Qu’implique cette relation ? Que je ne peux vraiment me connaître, on dit aussi pleinement me connaître, sans l’autre qui me renvoie une image de moi et que je ne maîtrise pas toujours. J’ai besoin du regard extérieur qu’est l’autre afin de me sentir moi, un sujet. Dans le néant, je ne me penserais même pas. Mon ego serait bien incapable de saisir un monde si celui-ci n’était pas présent. J’enfilerais des couches d’isolant à satiété pour ne pas être pollué par l’extérieur dans le fol espoir de me trouver que je n’y arriverais pas.
Mon identité ne m’apparaît que parce que je l’oppose, en quelque sorte, à une autre identité. Et cet autre, il faut qu’il soit déjà là, qu’il me précède, dit Levinas, parce que sinon, il me faudrait le rêver, et là, je tourne en rond, je reviens au point de départ sans savoir qui je suis.

Détaillons afin de sortir de l’obscurité. Un jour, je rencontre un visage. Il semble si vulnérable, un regard dans l’attente. Mais laquelle ? Je ne peux détourner mon regard de cet inconnu. Quelque chose me retient dans ce visage. Je n’ai pas encore compris s’il me fallait l’aider, même moralement obligé de l’aider. Non, ce qu’il se passe, dit Levinas, est que cet inconnu, ce visage comme il le nomme, m’affecte.
Et je ne peux pas rester indifférent. Non pas que je m’engage dans l’action et non plus que je peux faire semblant de ne pas l’avoir vu, l’engagement est que je dois y répondre, j’y suis assigné comme le constate Levinas. Maintenant, je m’efface devant cet inconnu, c’est ce rapport immédiat avec lui qui fait que je me sens comme sujet, parce qu’il me touche sans que je raisonne en aucune manière cette étrange relation qui vient de naître de cette rencontre.

Comment créer un personnage à partir de là ? Disons que le personnage est déterminé non pas en tant qu’une personnalité tout à fait autonome que l’on a patiemment travaillée tout comme l’artisan potier découvre de l’informe une poterie. Il faut penser à ses relations, aux regards qui se poseront sur lui comme attentes et projections des autres et cette personnalité que nous tentons de mettre au jour s’ouvrira comme contradictoire (le plus souvent) dans l’horizon de notre récit.
C’est ainsi que notre personnage est à la fois un corps et une intersubjectivité. Ce corps n’est légitime que dans ses relations. Il perçoit et est perçu. Et quand ce corps est présent dans une scène, son comportement ne prend sens que par la dimension sociale, collective, dans une scène habitée ensemble.

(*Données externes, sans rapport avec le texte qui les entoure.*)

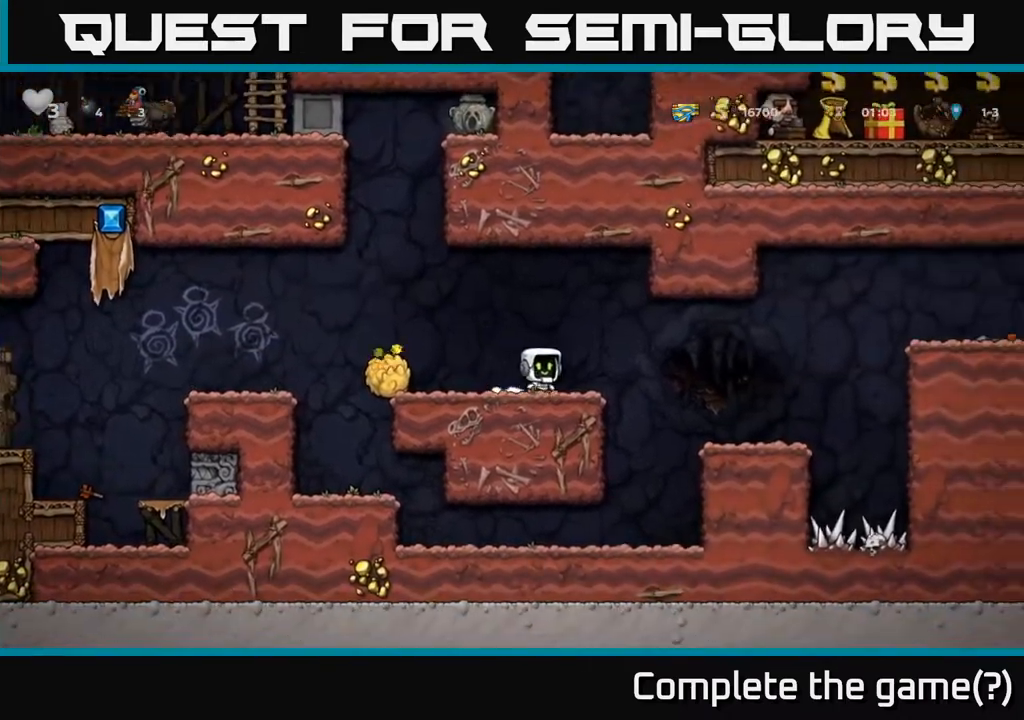
{"buttons": [], "left_stick": "center", "right_stick": "center", "events": []}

C’est alors que le personnage évolue dans le temps du récit. Son identité n’est jamais une forme au début du récit, car dans ce cas, elle serait figée. Une forme est définitive. Alors que la personnalité d’un personnage ne saurait être close, puisque, pour le lecteur/spectateur, cela devient ennui. Il doit y avoir une transaction, une négociation entre le personnage et la dramatis personae (c’est-à-dire l’ensemble des personnages). Les relations permettent des combinaisons et de cette dialectique, de cet affrontement entre identités, un personnage grandit de cette expérience. Tout comme nous dans la vraie vie.

Robbie (Atonement (Reviens-moi) (2007) de Joe Wright) nous est conté à travers les récits de Briony et de Cécilia. Briony nous donne une image de Robbie déformée par sa propre imagination et parce qu’elle ne comprend pas ce monde des adultes. Quant à Cécilia, elle l’aime. Ainsi, sa parole sur lui est tout autre, mais non moins filtrée. Et Robbie ? C’est presque un mutisme. Le récit nous le conte sur le mode des récits des autres qui le construisent et le déconstruisent.

Les perspectives des autres, leurs contradictions, tout concourt aux conflits des voix, aux erreurs de perception et en fin de compte au pouvoir destructeur d’un récit, que ce soit celui des autres ou le mensonge qu’on se fait à soi-même.

Faites de votre personnage un lieu de débat autour duquel la dramatis personae cherche à imposer son point de vue. Un personnage agit et pense, c’est indéniable. Seulement, ce que Paul Ricœur nomme l’identité narrative est la façon dont il est dit et pensé par les autres. C’est ainsi que la parole d’un personnage est toujours en dialogue, en procès avec celle des autres. Denis Villeneuve avec Incendies (2010) recompose la vie de Nawal à partir de divers témoignages. L’horizon du personnage s’ouvre au fil des informations recueillies. Son mystère est polysémique : selon le regard porté sur elle, son histoire personnelle est écrite et réécrite par les perspectives et les contradictions.